The activists who also manages a hotel fears that floods will endanger tourism in addition to hurting the salt industry.

“With this much water, we can’t have salt in the lake. So it might take up to 2 or 3 years find the salt again. And the salt plays a very important role for the concentration and the pink colour. So if there is no more salt, we cannot have the pink colour anymore.”

The National Agency for Civil Aviation and Meteorology said the exceptional nature of this year’s rainy season is consistent with the finding of the latest report by UN’s expert panel on climate change.

In this village further inland, the floods have caused misery to owners of lakefront stores. Some like Maimouna Fedior have had their shops submerged. Others lost much of paintings, masks, wooden knick-knacks and other souvenirs they sold to tourists.

“We’ve been here for almost 30 years and we’ve never seen water here”, Ms Fedior laments.

“It’s very difficult for us. Because we work here to feed the children”, the mother of four adds.

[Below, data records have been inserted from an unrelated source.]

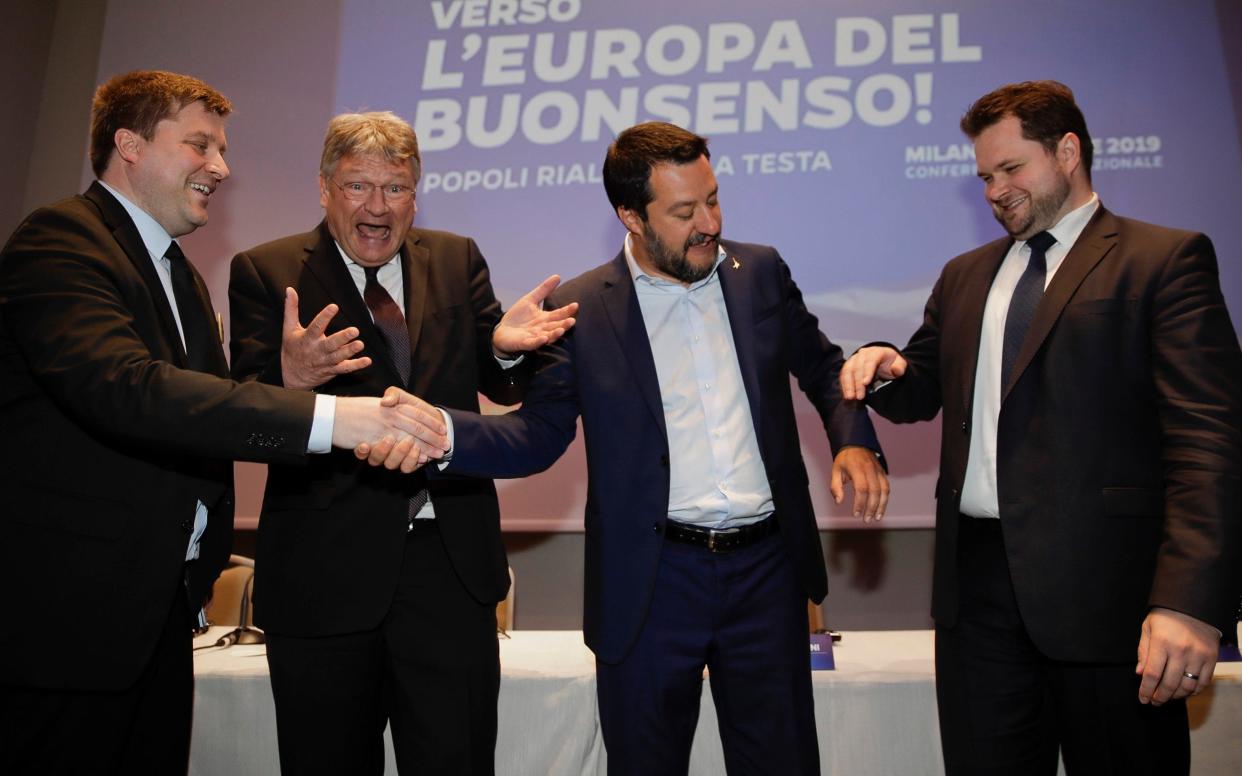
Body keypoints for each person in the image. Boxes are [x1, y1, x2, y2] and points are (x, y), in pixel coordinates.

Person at [368, 121, 889, 775]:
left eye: (714, 199)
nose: (709, 223)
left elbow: (824, 369)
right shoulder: (582, 310)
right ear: (631, 215)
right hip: (651, 581)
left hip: (766, 574)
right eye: (683, 211)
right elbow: (536, 435)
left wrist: (855, 441)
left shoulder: (759, 272)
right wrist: (444, 434)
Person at [0, 72, 444, 775]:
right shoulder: (61, 241)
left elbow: (214, 406)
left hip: (154, 616)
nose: (221, 167)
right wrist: (333, 417)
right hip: (73, 624)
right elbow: (129, 391)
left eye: (222, 148)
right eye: (200, 145)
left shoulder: (176, 274)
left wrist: (289, 382)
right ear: (129, 145)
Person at [839, 80, 1242, 775]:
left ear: (1067, 150)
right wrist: (886, 366)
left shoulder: (1163, 260)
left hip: (1112, 602)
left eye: (1011, 168)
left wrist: (1188, 602)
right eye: (985, 176)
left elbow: (1210, 441)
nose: (995, 189)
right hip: (978, 601)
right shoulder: (966, 276)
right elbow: (923, 384)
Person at [228, 110, 575, 776]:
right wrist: (288, 379)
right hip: (322, 578)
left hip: (448, 569)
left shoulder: (455, 257)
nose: (377, 208)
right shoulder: (267, 272)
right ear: (325, 187)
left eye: (396, 189)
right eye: (359, 187)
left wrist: (503, 352)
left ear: (416, 193)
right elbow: (240, 413)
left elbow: (501, 390)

Environment Minister Alioune Ndoye visited the area in early October and spoke with salt miners and those in the tourism industry.

Ativist Ibrahima Mbaye claimed the water had been pumped into the lake from the suburbs of Dakar, fueling concern that it carried toxic residues.

Mamadou Alpha Sidibe, director of flood prevention and management at the ministry of water, denied that the water had been pumped.

No pipelines or drains had been installed and ditches that brought the water into the lake from the surrounding areas had been formed naturally, he said.

The Environment ministry has collected water samples for a quality analysis, the results of which have not yet been released.